The most common name, actually is just "river." Danube, Don, Donets, Dniester, Dniepr, and Tyne from the same root that just means "river." The Rivers Avon in England - there are at least three - all mean "River River." Potomac River means "River River"

We do this today without a thought. In New England, if you are going to The Cape, there is only one, even though there are dozens. In Jersey you go to The Shore.
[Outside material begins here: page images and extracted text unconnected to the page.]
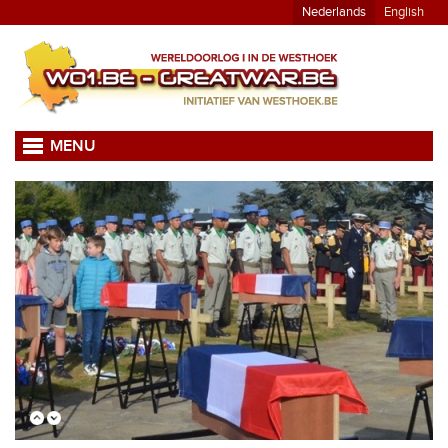
Nederlands
English
MENU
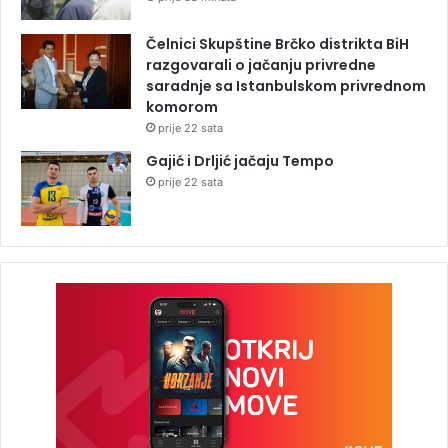
Čelnici Skupštine Brčko distrikta BiH
razgovarali o jačanju privredne
saradnje sa Istanbulskom privrednom
komorom
prije 22 sata
Gajić i Drljić jačaju Tempo
prije 22 sata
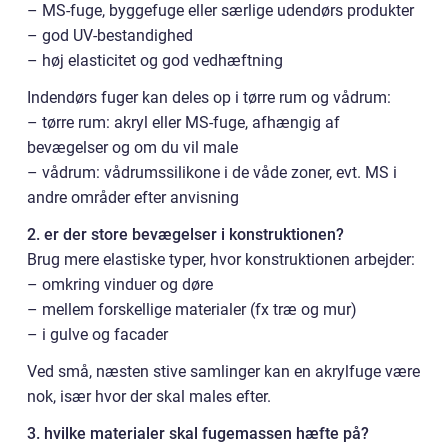
– MS-fuge, byggefuge eller særlige udendørs produkter
– god UV-bestandighed
– høj elasticitet og god vedhæftning
Indendørs fuger kan deles op i tørre rum og vådrum:
– tørre rum: akryl eller MS-fuge, afhængig af
bevægelser og om du vil male
– vådrum: vådrumssilikone i de våde zoner, evt. MS i
andre områder efter anvisning
2. er der store bevægelser i konstruktionen?
Brug mere elastiske typer, hvor konstruktionen arbejder:
– omkring vinduer og døre
– mellem forskellige materialer (fx træ og mur)
– i gulve og facader
Ved små, næsten stive samlinger kan en akrylfuge være
nok, især hvor der skal males efter.
3. hvilke materialer skal fugemassen hæfte på?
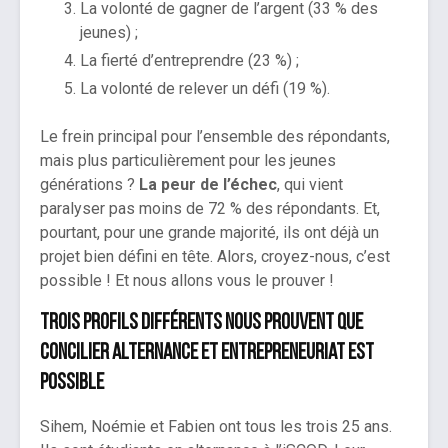
La volonté de gagner de l’argent (33 % des
jeunes) ;
La fierté d’entreprendre (23 %) ;
La volonté de relever un défi (19 %).
Le frein principal pour l’ensemble des répondants,
mais plus particulièrement pour les jeunes
générations ?
La peur de l’échec
, qui vient
paralyser pas moins de 72 % des répondants. Et,
pourtant, pour une grande majorité, ils ont déjà un
projet bien défini en tête. Alors, croyez-nous, c’est
possible ! Et nous allons vous le prouver !
Trois profils différents nous prouvent que
concilier alternance et entrepreneuriat est
possible
Sihem, Noémie et Fabien ont tous les trois 25 ans.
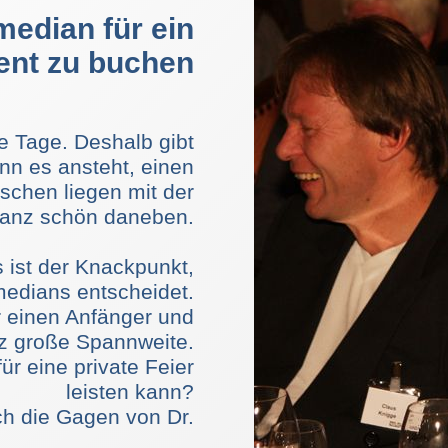
median für ein
ent zu buchen
le Tage. Deshalb gibt
enn es ansteht, einen
chen liegen mit der
ganz schön daneben.
 ist der Knackpunkt,
medians entscheidet.
r einen Anfänger und
anz große Spannweite.
r eine private Feier
leisten kann?
h die Gagen von Dr.
eurn und Stars. Bei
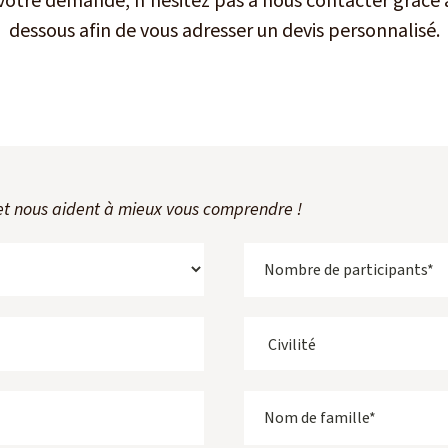
 votre demande, n’hésitez pas à nous contacter grâce a
dessous afin de vous adresser un devis personnalisé.
et nous aident à mieux vous comprendre !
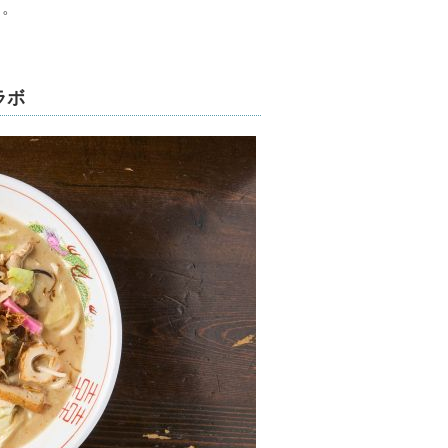
る。
ラボ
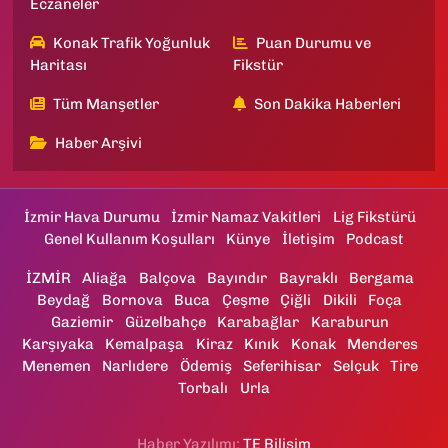
Eczaneler
Konak Trafik Yoğunluk
Puan Durumu ve
Haritası
Fikstür
Tüm Manşetler
Son Dakika Haberleri
Haber Arşivi
İzmir Hava Durumu
İzmir Namaz Vakitleri
Lig Fikstürü
Genel Kullanım Koşulları
Künye
İletişim
Podcast
İZMİR
Aliağa
Balçova
Bayındır
Bayraklı
Bergama
Beydağ
Bornova
Buca
Çeşme
Çiğli
Dikili
Foça
Gaziemir
Güzelbahçe
Karabağlar
Karaburun
Karşıyaka
Kemalpaşa
Kiraz
Kınık
Konak
Menderes
Menemen
Narlıdere
Ödemiş
Seferihisar
Selçuk
Tire
Torbalı
Urla
Haber Yazılımı:
TE Bilişim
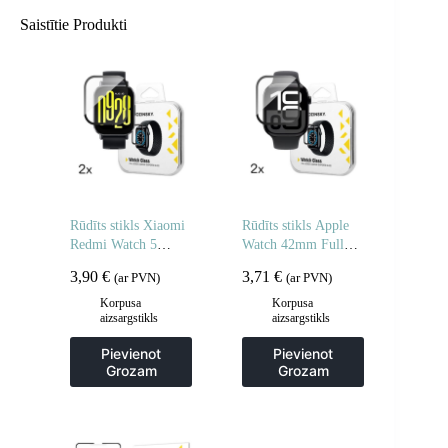
Saistītie Produkti
Rūdīts stikls Xiaomi
Rūdīts stikls Apple
Redmi Watch 5
Watch 42mm Full
Active Full Glue – 2
Glue – 2 gab.
3,90
€
3,71
€
(ar PVN)
(ar PVN)
gab.
Korpusa
Korpusa
aizsargstikls
aizsargstikls
Pievienot
Pievienot
Grozam
Grozam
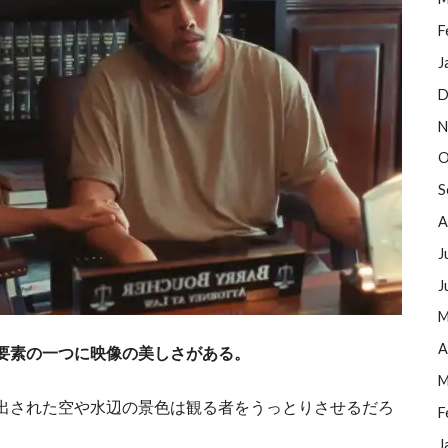
F
J
D
N
O
S
A
J
J
M
A
要素の一つに映像の美しさがある。
M
出された空や水辺の景色は観る者をうっとりさせるだろ
F
J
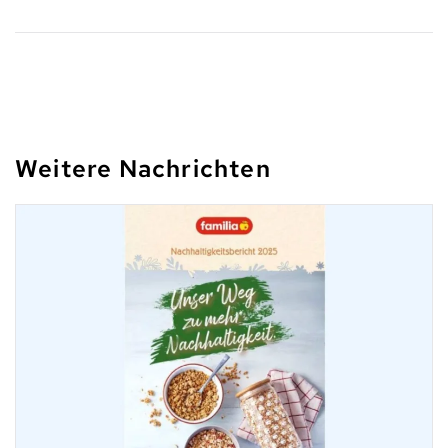
Weitere Nachrichten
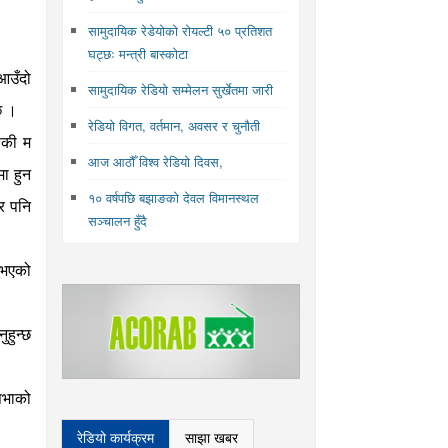
सामुदायिक रेडेयोको रोयल्टी ५० प्रतिशत
घट्छः मन्त्री बास्कोटा
 आउँदो
सामुदायिक रेडियो सम्मेलन सुर्खेतमा जारी
छ ।
रेडियो विगत, वर्तमान, अवसर र चुनौती
सकी म
आज आठौँ विश्व रेडियो दिवस,
मा हुन
१० वर्षपछि बझाङको देवल विमानस्थल
तर पनि
सञ्चालन हुँदै
नुभएको
ुहुन्छ
सभाको
रेडियो कार्यक्रम
साझा खबर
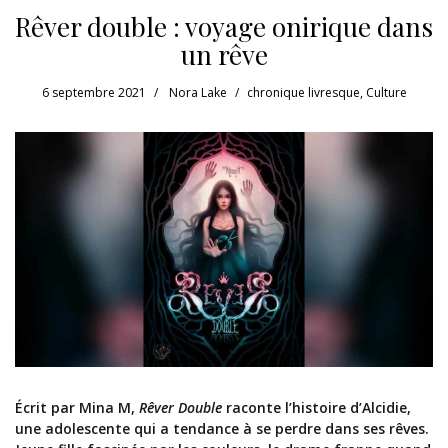
Rêver double : voyage onirique dans
un rêve
6 septembre 2021
Nora Lake
chronique livresque
,
Culture
Écrit par Mina M,
Rêver Double
raconte l’histoire d’Alcidie,
une adolescente qui a tendance à se perdre dans ses rêves.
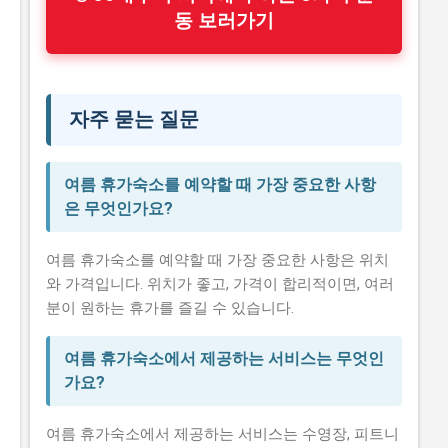
동 보러가기
자주 묻는 질문
여름 휴가숙소를 예약할 때 가장 중요한 사항
은 무엇인가요?
여름 휴가숙소를 예약할 때 가장 중요한 사항은 위치
와 가격입니다. 위치가 좋고, 가격이 합리적이면, 여러
분이 원하는 휴가를 즐길 수 있습니다.
여름 휴가숙소에서 제공하는 서비스는 무엇인
가요?
여름 휴가숙소에서 제공하는 서비스는 수영장, 피트니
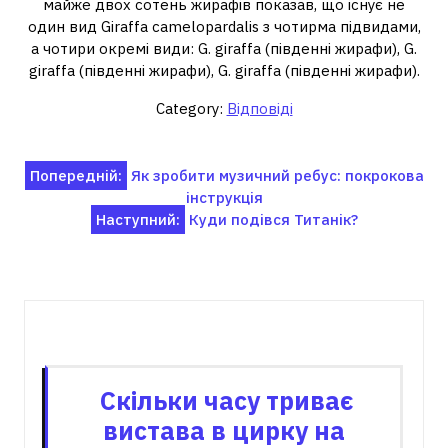
майже двох сотень жирафів показав, що існує не
один вид Giraffa camelopardalis з чотирма підвидами,
а чотири окремі види: G. giraffa (південні жирафи), G.
giraffa (південні жирафи), G. giraffa (південні жирафи).
Category:
Відповіді
Навігація
Попередній:
Як зробити музичний ребус: покрокова
інструкція
записів
Наступний:
Куди подівся Титанік?
Пов'язані записи
Скільки часу триває
вистава в цирку на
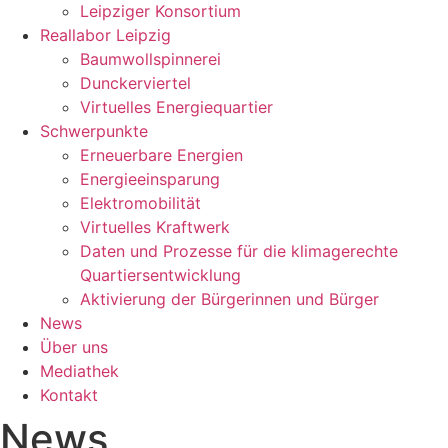
Leipziger Konsortium
Reallabor Leipzig
Baumwollspinnerei
Dunckerviertel
Virtuelles Energiequartier
Schwerpunkte
Erneuerbare Energien
Energieeinsparung
Elektromobilität
Virtuelles Kraftwerk
Daten und Prozesse für die klimagerechte
Quartiersentwicklung
Aktivierung der Bürgerinnen und Bürger
News
Über uns
Mediathek
Kontakt
News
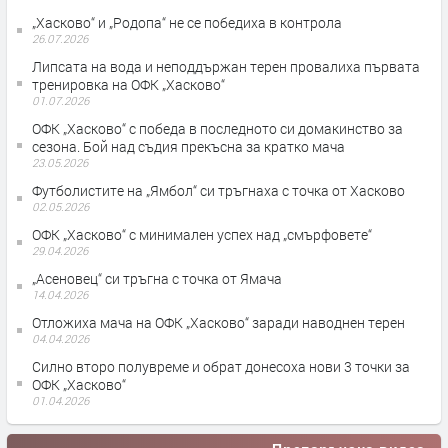
„Хасково“ и „Родопа“ не се победиха в контрола
26.07.2026
Липсата на вода и неподдържан терен провалиха първата
тренировка на ОФК „Хасково“
01.07.2026
ОФК „Хасково“ с победа в последното си домакинство за
сезона. Бой над съдия прекъсна за кратко мача
23.05.2026
Футболистите на „Ямбол“ си тръгнаха с точка от Хасково
02.05.2026
ОФК „Хасково“ с минимален успех над „смърфовете“
29.04.2026
„Асеновец“ си тръгна с точка от Ямача
14.04.2026
Отложиха мача на ОФК „Хасково“ заради наводнен терен
04.04.2026
Силно второ полувреме и обрат донесоха нови 3 точки за
ОФК „Хасково“
01.04.2026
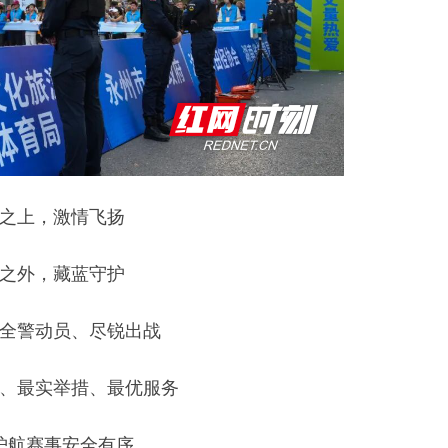
之上，激情飞扬
之外，藏蓝守护
全警动员、尽锐出战
、最实举措、最优服务
护航赛事安全有序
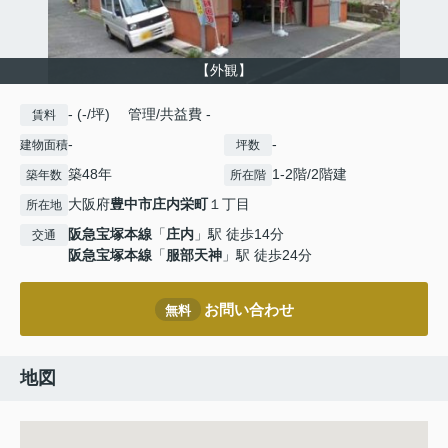
【外観】
- (-/坪) 管理/共益費 -
賃料
-
-
建物面積
坪数
築48年
1-2階/2階建
築年数
所在階
大阪府
豊中市
庄内栄町
１丁目
所在地
阪急宝塚本線
「
庄内
」駅 徒歩14分
交通
阪急宝塚本線
「
服部天神
」駅 徒歩24分
お問い合わせ
無料
地図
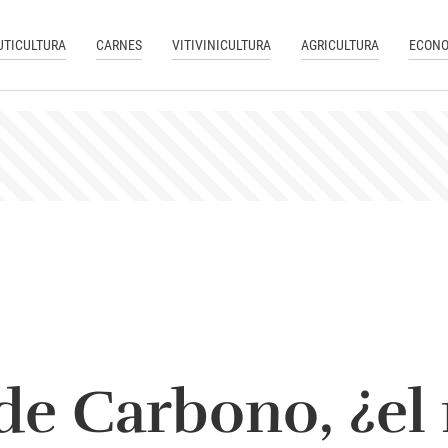
UTICULTURA
CARNES
VITIVINICULTURA
AGRICULTURA
ECONO
de Carbono, ¿el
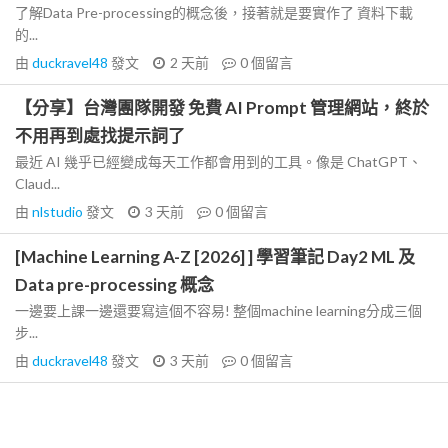
了解Data Pre-processing的概念後，接著就是要實作了 資料下載
的...
由
duckravel48
發文
2 天前
0
個留言
【分享】台灣團隊開發 免費 AI Prompt 管理網站，終於
不用再到處找提示詞了
最近 AI 幾乎已經變成每天工作都會用到的工具。像是 ChatGPT、
Claud...
由
nlstudio
發文
3 天前
0
個留言
[Machine Learning A-Z [2026] ] 學習筆記 Day2 ML 及
Data pre-processing 概念
一邊要上課一邊還要寫這個不容易! 整個machine learning分成三個
步...
由
duckravel48
發文
3 天前
0
個留言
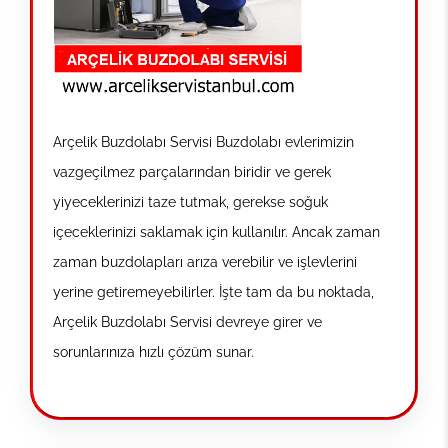
Arçelik Buzdolabı Servisi Buzdolabı evlerimizin
vazgeçilmez parçalarından biridir ve gerek
yiyeceklerinizi taze tutmak, gerekse soğuk
içeceklerinizi saklamak için kullanılır. Ancak zaman
zaman buzdolapları arıza verebilir ve işlevlerini
yerine getiremeyebilirler. İşte tam da bu noktada,
Arçelik Buzdolabı Servisi devreye girer ve
sorunlarınıza hızlı çözüm sunar.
Wherever you are, if you say "We're going to The Lake," people know what you mean.

You can find a few bright rivers, white rivers, fast rivers, fish rivers and the like, but Big, Dark, or River pretty much covers it.

Most groups just call themselves "The People," or "The Human Beings," or "The Folk."


Old Sourdough said...

Here in Alaska, most river names end in "na," which means "river" in Athabaskan. We have "Chitina," "Tustumena," "Gilahina," etc. We even have "Nana."

Assistant Village Idiot's wife said...

So I'm river river in Athabaskan to my granddaughter!

Grim said...

King Arthur is said to have fought many battles by the Black River: "Dubhglas" in Gaelic, which Anglicizes to "Douglas."

Sam L. said...

There's a Nana B up the street from me--that's on her license plate.

Texan99 said...

Was it here, or in one of McWhorter's books, that I ran across an English location that was three old words for "pretty good-sized hill" all run together? Something with Tor in it. Wiki suggests that I'm thinking of Torpenhow.

Assistant Village Idiot said...

As McWhorter is one of my most-admired people, it inflates me greatly to think I might have been confused with him, however briefly. It was indeed here: http://assistantvillageidiot.blogspot.com/2011/09/toponomy-myth.html

SJ said...

The comment about "Lake Superior" spurred me to do a little research.

Lake Superior; from French for "Upper Lake". However, the geographers who anglicized the named mentioned that it was the largest lake they knew of.

Lake Michigan, from an Ojibwe word "mishigami", "Large Lake"

Lake Huron, named for one of the tribes of Natives in the area.

Lake Erie, from the name of another tribe in the area.

Lake Ontario, from a Huron word meaning "shining waters".

So they're not all "big lake", but two of them are, after a fashion. And a third is "shining water"; while the other two are tribal names.

iOpener said...

While traveling in Spain a few months ago I was struck by the thought that the Guadiana, Guadaira, Guadalope, Guadalete, Guadiaro, Guadalfeo, Guadalhorce and Guadalquivir rivers have a lot of Agua in them and their names. Maybe the Arga and Ega too.

Perhaps a lot of such names just mean 'water'.